Records from a data collection:
-- Opening Marker --
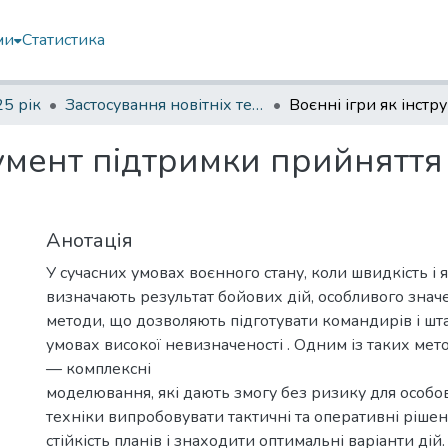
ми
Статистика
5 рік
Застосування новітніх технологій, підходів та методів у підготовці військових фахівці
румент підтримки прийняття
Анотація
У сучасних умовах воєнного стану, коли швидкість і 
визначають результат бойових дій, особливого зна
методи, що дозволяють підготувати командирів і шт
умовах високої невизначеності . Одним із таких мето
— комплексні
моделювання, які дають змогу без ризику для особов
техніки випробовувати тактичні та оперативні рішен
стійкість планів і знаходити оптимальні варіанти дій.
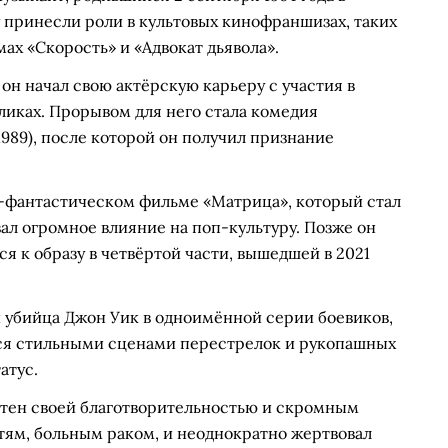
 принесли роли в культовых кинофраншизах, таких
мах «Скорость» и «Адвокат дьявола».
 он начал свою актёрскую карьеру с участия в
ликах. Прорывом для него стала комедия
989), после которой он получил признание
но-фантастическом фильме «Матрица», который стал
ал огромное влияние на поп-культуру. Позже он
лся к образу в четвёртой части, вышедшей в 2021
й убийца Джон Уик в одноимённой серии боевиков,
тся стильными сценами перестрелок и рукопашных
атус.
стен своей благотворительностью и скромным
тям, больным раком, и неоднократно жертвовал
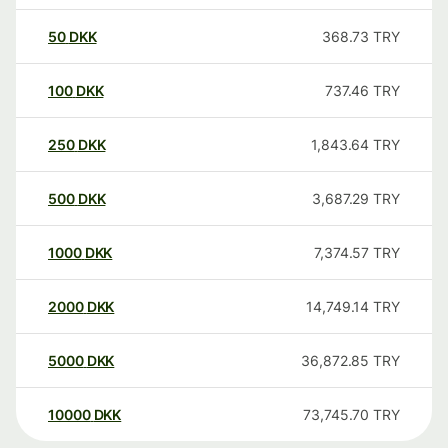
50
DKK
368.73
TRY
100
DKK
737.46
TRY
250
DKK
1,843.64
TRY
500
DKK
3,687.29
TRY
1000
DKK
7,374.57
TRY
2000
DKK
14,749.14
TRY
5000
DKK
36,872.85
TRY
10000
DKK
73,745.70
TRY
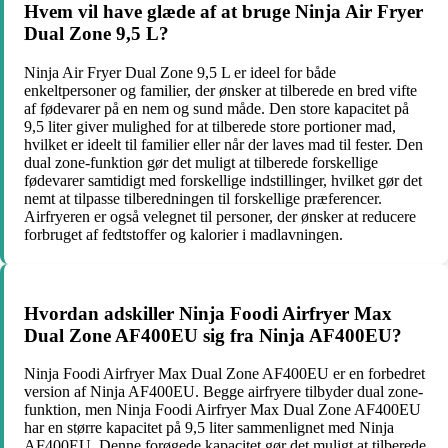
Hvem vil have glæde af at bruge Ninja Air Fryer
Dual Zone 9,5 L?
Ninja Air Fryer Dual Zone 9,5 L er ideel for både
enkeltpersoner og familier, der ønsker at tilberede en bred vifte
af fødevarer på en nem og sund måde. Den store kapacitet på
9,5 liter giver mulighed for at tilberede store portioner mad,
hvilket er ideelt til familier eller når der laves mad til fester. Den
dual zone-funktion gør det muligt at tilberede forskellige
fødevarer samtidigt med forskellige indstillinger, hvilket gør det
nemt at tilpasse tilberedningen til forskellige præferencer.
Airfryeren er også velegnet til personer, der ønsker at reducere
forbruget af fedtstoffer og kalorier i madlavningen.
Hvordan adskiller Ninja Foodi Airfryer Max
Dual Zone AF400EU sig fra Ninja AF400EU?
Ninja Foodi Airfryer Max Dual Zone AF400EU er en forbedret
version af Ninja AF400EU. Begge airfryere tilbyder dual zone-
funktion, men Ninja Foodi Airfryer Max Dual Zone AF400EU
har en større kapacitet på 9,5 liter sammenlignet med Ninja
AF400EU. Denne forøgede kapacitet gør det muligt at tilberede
-- Closing Marker --
If a record contains a picture, leave the picture out; repeat the record itself exactly.

■ **EXERCISE RESPONSE**:
ми
Статистика
5 рік
Застосування новітніх технологій, підходів та методів у підготовці військових фахівці
румент підтримки прийняття
Анотація
У сучасних умовах воєнного стану, коли швидкість і 
визначають результат бойових дій, особливого зна
методи, що дозволяють підготувати командирів і шт
умовах високої невизначеності . Одним із таких мето
— комплексні
моделювання, які дають змогу без ризику для особов
техніки випробовувати тактичні та оперативні рішен
стійкість планів і знаходити оптимальні варіанти дій.
 принесли роли в культовых кинофраншизах, таких
мах «Скорость» и «Адвокат дьявола».
 он начал свою актёрскую карьеру с участия в
ликах. Прорывом для него стала комедия
989), после которой он получил признание
но-фантастическом фильме «Матрица», который стал
ал огромное влияние на поп-культуру. Позже он
лся к образу в четвёртой части, вышедшей в 2021
й убийца Джон Уик в одноимённой серии боевиков,
тся стильными сценами перестрелок и рукопашных
атус.
стен своей благотворительностью и скромным
тям, больным раком, и неоднократно жертвовал
50
DKK
368.73
TRY
100
DKK
737.46
TRY
250
DKK
1,843.64
TRY
500
DKK
3,687.29
TRY
1000
DKK
7,374.57
TRY
2000
DKK
14,749.14
TRY
5000
DKK
36,872.85
TRY
10000
DKK
73,745.70
TRY
Hvem vil have glæde af at bruge Ninja Air Fryer
Dual Zone 9,5 L?
Ninja Air Fryer Dual Zone 9,5 L er ideel for både
enkeltpersoner og familier, der ønsker at tilberede en bred vifte
af fødevarer på en nem og sund måde. Den store kapacitet på
9,5 liter giver mulighed for at tilberede store portioner mad,
hvilket er ideelt til familier eller når der laves mad til fester. Den
dual zone-funktion gør det muligt at tilberede forskellige
fødevarer samtidigt med forskellige indstillinger, hvilket gør det
nemt at tilpasse tilberedningen til forskellige præferencer.
Airfryeren er også velegnet til personer, der ønsker at reducere
forbruget af fedtstoffer og kalorier i madlavningen.
Hvordan adskiller Ninja Foodi Airfryer Max
Dual Zone AF400EU sig fra Ninja AF400EU?
Ninja Foodi Airfryer Max Dual Zone AF400EU er en forbedret
version af Ninja AF400EU. Begge airfryere tilbyder dual zone-
funktion, men Ninja Foodi Airfryer Max Dual Zone AF400EU
har en større kapacitet på 9,5 liter sammenlignet med Ninja
AF400EU. Denne forøgede kapacitet gør det muligt at tilberede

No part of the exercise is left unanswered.